Winwood: Greatest Hits Live
These 23 career-spanning performances taken from Winwood’s exhaustive supply of live recordings flow so smoothly that for the first few plays, maybe even the second few, the flow is all that you’ll notice. Then details surface: a hook, a particularly well-sung line, a pleasant stretch of Santana-lite jamming. Eventually, though, the flow reasserts itself. “I hope,” Winwood has said, “[that] the record … brings to mind happy memories of a good time experienced at one of my shows.” In other words, you had to be there.
David Lynch’s recent Showtime series Twin Peaks: The Return was a surrealistic mishmash of intelligence-insulting non sequiturs and bad taste. The only redeeming quality was the music. Like that of the original Twin Peaks series, it imbued soap-opera melodies with Twilight Zone mystique, creating emotionally seductive illusions of coherence.
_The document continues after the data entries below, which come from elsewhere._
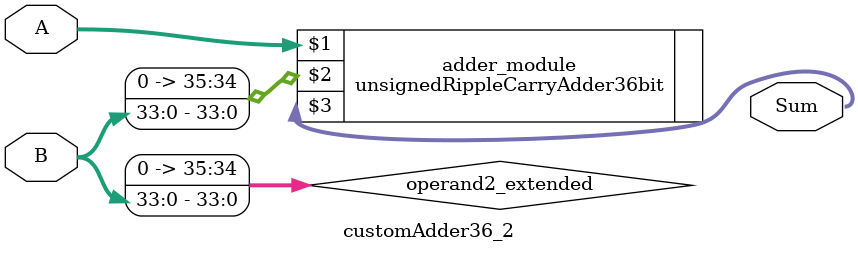
<source format=v>
module customAdder36_2(
                        input [35 : 0] A,
                        input [33 : 0] B,
                        
                        output [36 : 0] Sum
                );

        wire [35 : 0] operand2_extended;
        
        assign operand2_extended =  {2'b0, B};
        
        unsignedRippleCarryAdder36bit adder_module(
            A,
            operand2_extended,
            Sum
        );
        
        endmodule
        
</source>
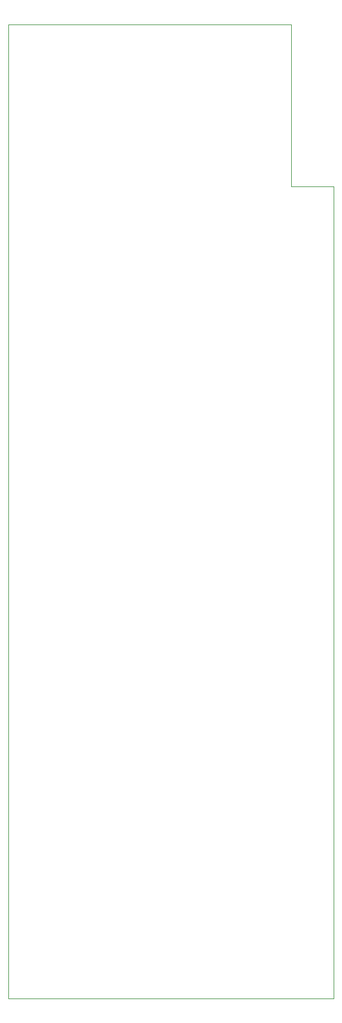
<source format=gbr>
%TF.GenerationSoftware,KiCad,Pcbnew,5.1.9-73d0e3b20d~88~ubuntu20.04.1*%
%TF.CreationDate,2021-03-31T20:46:55-04:00*%
%TF.ProjectId,MCVI,4d435649-2e6b-4696-9361-645f70636258,rev?*%
%TF.SameCoordinates,Original*%
%TF.FileFunction,Profile,NP*%
%FSLAX46Y46*%
G04 Gerber Fmt 4.6, Leading zero omitted, Abs format (unit mm)*
G04 Created by KiCad (PCBNEW 5.1.9-73d0e3b20d~88~ubuntu20.04.1) date 2021-03-31 20:46:55*
%MOMM*%
%LPD*%
G01*
G04 APERTURE LIST*
%TA.AperFunction,Profile*%
%ADD10C,0.100000*%
%TD*%
G04 APERTURE END LIST*
D10*
X85500000Y-179000000D02*
X39500000Y-179000000D01*
X39500000Y-41000000D02*
X79500000Y-41000000D01*
X39500000Y-179000000D02*
X39500000Y-41000000D01*
X79500000Y-41000000D02*
X79500000Y-64000000D01*
X79500000Y-64000000D02*
X85500000Y-64000000D01*
X85500000Y-179000000D02*
X85500000Y-64000000D01*
M02*

</source>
Two new soundtracks allow those illusions to glimmer on their own: Twin Peaks: Limited Event Series Soundtrack and Twin Peaks: Music from the Limited Event Series Soundtrack (Rhino). The former gathers commentative music both old (Angelo Badalamenti’s “Twin Peaks Theme,” “Laura Palmer’s Theme,” “Audrey’s Dance”) and new (the Warsaw National Philharmonic’s “Threnody for the Victims of Hiroshima,” Johnny Jewel’s “Windswept [Reprise]”). The latter gathers the songs that were lip-synced by contemporary acts at the episodes’ conclusions and oldies that emerged from characters’ radios, stereos, or jukeboxes. If either soundtrack is all that anyone remembers of The Return years hence, Lynch’s vanity project won’t have been (entirely) in vain. —A.O.